▶ **Page extract**:
Turkish nationals who want to work in Britain under the Ankara agreement scheme are to be subjected to a face-to-face interview as part of Home Office plans to combat fraudulent applications.
The new measure, which is to begin before the end of this month, represents yet another hurdle of scrutiny for a work permit scheme that existing applicants have criticised as slow and inefficient.
It was discussed during a meeting in January between the Turkish consulate and representatives from the Home Office team that handles Ankara agreement applications held in January, but details only emerged this week during a briefing for law firms and visa agencies.
A UK Border Agency spokesman said: “We are introducing sweeping changes to the immigration system while ensuring we continue to attract the brightest and best who will help to drive economic growth.
“From this month we are introducing face to face interviews in European Community Association Agreement applications for Turkish nationals who wish to set up businesses in the UK. This will enable us to get more information about business intentions and ensure that applicants are genuine.”
The Ankara agreement, formally known as the European Community Association Agreement (ECAA) with Turkey, allows Turkish nationals to establish themselves in business in the UK. No fee is charged for applications under the scheme, which are handled by a dedicated team in Sheffield.
But applicants have complained about slow processing times that can last several months. One applicant who spoke to Londra Gazete said she was still waiting for a response after submitting her paperwork, including her current passport, at the beginning of this year.

▶ **Dataset content**:
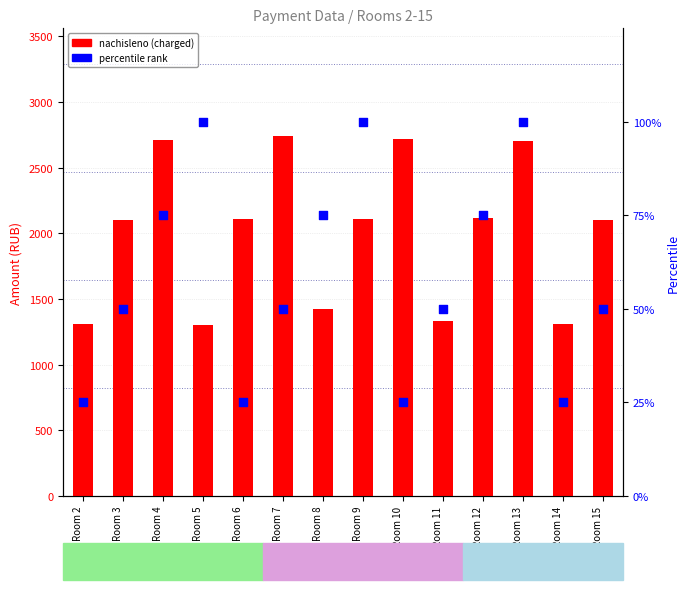

Which series has the largest Y range (max minus min)?

nachisleno (charged)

▶ **What the task asks**:
From the article on the Ankara agreement above, reproduce word for word the passage that opens with the words containing "The Ankara agreement, formally" and closes with "of this year.".

▶ **Solution to this exercise**:
The Ankara agreement, formally known as the European Community Association Agreement (ECAA) with Turkey, allows Turkish nationals to establish themselves in business in the UK. No fee is charged for applications under the scheme, which are handled by a dedicated team in Sheffield.
But applicants have complained about slow processing times that can last several months. One applicant who spoke to Londra Gazete said she was still waiting for a response after submitting her paperwork, including her current passport, at the beginning of this year.